→ TASK REQUIREMENTS
Provide again, from the entries below, every line from the one containing "right eye: (518, 245)" through the one containing "right front paw: (432, 606)", exactly as written, and no other line.

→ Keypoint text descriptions

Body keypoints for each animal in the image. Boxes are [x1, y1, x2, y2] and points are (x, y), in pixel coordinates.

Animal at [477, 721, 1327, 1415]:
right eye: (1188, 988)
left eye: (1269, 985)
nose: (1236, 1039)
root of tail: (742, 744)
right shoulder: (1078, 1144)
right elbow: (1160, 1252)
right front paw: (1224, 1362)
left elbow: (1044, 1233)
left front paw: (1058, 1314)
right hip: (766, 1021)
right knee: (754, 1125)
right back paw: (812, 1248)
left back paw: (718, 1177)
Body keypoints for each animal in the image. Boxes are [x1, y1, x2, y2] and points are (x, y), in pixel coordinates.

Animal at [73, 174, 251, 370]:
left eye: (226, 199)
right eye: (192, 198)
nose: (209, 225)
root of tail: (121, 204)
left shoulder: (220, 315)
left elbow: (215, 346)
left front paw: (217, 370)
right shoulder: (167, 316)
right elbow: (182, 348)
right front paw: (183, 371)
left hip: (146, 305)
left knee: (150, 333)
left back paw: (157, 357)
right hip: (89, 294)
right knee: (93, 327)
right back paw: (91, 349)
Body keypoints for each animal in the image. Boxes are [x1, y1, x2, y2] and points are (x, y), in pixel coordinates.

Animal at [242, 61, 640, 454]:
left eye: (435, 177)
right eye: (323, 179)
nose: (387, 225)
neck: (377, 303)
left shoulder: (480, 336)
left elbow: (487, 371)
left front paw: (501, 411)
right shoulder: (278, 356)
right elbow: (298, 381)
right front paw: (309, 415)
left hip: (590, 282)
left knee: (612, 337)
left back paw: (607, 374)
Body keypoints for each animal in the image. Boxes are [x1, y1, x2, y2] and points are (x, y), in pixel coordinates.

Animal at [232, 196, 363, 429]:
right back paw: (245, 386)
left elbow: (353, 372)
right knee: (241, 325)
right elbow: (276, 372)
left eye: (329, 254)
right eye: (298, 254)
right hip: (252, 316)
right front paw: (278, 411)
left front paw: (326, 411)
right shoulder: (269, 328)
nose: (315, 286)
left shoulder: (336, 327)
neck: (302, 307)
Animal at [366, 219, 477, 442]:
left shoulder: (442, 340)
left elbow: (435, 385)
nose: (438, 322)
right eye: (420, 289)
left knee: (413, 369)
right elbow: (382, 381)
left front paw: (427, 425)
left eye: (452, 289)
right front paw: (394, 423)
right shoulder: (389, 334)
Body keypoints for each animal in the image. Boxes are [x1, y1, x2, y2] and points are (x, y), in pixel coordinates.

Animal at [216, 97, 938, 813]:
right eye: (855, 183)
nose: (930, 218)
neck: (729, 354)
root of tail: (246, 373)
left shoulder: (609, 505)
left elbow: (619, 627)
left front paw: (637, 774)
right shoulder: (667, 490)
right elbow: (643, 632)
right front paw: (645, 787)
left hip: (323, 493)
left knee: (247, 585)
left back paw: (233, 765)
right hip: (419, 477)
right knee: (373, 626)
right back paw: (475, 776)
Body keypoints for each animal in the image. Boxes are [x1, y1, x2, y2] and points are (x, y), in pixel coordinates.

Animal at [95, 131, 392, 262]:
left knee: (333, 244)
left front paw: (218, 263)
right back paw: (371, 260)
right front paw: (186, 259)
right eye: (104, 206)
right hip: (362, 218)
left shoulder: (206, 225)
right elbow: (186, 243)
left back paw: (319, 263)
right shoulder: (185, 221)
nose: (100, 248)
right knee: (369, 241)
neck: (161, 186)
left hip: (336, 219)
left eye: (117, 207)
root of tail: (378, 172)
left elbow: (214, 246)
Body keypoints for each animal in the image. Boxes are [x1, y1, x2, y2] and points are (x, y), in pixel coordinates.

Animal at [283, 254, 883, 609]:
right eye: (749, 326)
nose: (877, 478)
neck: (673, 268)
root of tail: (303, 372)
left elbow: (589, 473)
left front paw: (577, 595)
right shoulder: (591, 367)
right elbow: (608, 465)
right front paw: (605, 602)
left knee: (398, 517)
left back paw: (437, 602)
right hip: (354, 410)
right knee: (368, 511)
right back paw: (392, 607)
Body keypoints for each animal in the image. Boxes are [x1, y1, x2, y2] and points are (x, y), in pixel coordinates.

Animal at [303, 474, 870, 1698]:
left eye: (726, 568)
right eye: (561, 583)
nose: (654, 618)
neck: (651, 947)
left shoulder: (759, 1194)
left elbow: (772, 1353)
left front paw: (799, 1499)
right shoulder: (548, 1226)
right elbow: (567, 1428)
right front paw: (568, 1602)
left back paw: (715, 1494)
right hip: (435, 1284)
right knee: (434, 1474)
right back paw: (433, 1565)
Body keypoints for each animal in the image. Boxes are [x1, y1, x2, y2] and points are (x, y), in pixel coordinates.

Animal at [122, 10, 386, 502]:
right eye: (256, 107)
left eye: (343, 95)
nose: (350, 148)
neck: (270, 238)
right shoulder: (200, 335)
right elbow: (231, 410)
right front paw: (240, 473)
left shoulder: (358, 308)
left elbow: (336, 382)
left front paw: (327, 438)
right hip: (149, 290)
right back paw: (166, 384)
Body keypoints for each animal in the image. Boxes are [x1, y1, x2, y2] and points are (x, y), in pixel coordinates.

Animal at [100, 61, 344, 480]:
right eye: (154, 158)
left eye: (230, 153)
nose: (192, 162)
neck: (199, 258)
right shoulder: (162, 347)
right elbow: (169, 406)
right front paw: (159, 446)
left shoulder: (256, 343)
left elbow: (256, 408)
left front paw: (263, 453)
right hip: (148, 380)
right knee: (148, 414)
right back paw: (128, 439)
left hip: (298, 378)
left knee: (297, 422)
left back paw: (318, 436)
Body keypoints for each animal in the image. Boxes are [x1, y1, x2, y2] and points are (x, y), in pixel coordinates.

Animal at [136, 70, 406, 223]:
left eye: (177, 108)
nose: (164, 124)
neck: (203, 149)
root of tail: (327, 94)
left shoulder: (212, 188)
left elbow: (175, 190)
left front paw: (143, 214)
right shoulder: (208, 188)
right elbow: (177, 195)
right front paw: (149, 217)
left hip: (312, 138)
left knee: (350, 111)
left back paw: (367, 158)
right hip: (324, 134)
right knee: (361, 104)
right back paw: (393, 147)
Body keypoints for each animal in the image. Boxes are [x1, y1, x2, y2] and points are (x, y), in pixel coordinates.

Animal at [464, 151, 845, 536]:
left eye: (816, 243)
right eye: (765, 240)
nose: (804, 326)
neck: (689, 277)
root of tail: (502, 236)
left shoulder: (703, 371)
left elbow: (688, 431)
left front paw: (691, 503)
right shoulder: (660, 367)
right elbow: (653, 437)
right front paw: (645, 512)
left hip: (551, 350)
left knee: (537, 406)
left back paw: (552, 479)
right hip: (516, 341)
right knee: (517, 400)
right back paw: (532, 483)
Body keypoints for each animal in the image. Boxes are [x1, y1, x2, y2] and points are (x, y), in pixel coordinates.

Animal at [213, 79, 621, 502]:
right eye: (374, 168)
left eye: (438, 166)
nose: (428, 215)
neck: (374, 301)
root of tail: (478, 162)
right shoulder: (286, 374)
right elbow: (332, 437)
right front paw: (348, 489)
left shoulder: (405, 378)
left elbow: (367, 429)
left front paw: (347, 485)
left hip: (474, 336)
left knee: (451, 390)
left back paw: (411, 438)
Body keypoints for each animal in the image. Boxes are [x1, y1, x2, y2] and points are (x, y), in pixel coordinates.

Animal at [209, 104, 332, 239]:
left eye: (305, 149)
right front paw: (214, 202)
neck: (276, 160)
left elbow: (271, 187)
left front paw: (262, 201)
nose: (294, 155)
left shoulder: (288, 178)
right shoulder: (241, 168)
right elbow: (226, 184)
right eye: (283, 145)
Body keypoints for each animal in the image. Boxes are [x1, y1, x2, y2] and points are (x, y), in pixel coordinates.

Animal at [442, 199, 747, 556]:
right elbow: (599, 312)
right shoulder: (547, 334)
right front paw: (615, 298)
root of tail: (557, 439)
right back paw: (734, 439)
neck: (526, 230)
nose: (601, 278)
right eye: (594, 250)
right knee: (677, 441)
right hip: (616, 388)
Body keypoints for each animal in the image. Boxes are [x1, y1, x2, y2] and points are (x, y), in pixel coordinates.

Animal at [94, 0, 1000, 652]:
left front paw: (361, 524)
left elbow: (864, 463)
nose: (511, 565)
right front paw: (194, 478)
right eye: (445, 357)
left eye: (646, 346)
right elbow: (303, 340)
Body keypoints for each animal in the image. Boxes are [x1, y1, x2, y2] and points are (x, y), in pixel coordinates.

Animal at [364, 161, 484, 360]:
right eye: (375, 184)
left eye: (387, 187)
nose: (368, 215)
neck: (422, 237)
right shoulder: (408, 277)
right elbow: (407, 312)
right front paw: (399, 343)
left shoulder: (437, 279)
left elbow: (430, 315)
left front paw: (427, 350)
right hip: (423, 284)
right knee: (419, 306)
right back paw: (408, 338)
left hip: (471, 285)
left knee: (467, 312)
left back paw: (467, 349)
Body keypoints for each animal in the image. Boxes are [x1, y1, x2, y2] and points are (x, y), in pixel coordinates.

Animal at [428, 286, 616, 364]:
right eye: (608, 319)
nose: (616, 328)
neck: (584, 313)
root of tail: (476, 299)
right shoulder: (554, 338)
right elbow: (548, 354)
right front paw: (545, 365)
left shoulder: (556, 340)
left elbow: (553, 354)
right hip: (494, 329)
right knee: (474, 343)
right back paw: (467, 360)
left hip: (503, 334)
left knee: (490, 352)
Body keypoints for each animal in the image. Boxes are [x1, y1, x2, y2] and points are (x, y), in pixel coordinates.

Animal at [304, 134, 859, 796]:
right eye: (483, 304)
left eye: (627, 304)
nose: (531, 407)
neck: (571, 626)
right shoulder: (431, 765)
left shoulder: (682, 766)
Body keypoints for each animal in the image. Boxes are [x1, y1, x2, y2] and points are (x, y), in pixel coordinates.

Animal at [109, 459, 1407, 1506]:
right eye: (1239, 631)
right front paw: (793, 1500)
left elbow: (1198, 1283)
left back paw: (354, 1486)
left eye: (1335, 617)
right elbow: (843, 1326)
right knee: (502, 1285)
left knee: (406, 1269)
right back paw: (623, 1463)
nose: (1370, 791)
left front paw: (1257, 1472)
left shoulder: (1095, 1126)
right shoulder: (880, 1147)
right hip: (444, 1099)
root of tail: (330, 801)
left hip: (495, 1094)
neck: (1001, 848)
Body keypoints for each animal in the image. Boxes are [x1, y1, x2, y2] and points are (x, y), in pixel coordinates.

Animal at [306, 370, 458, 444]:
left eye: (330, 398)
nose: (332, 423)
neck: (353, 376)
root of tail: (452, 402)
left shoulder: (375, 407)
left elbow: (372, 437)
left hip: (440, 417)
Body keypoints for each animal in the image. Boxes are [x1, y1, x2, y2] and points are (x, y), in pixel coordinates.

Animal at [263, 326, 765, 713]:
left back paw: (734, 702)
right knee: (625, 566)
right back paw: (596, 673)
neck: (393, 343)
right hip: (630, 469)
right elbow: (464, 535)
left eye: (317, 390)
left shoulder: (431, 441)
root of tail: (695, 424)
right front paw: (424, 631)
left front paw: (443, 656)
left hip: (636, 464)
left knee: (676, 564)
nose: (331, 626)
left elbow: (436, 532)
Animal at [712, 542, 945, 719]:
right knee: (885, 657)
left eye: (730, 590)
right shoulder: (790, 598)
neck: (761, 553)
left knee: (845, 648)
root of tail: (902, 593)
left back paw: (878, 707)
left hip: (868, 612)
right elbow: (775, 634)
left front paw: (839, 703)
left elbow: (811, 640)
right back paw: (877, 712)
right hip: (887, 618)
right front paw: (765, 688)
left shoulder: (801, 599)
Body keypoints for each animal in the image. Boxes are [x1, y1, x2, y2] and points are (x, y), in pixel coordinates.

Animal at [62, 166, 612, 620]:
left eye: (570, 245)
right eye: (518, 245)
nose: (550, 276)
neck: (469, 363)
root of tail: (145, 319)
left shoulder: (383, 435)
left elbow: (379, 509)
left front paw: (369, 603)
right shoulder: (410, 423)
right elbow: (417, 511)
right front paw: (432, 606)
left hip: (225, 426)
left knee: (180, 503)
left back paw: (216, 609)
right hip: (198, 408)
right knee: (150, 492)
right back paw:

→ THE COMPLETED TASK
right eye: (518, 245)
nose: (550, 276)
neck: (469, 363)
root of tail: (145, 319)
left shoulder: (383, 435)
left elbow: (379, 509)
left front paw: (369, 603)
right shoulder: (410, 423)
right elbow: (417, 511)
right front paw: (432, 606)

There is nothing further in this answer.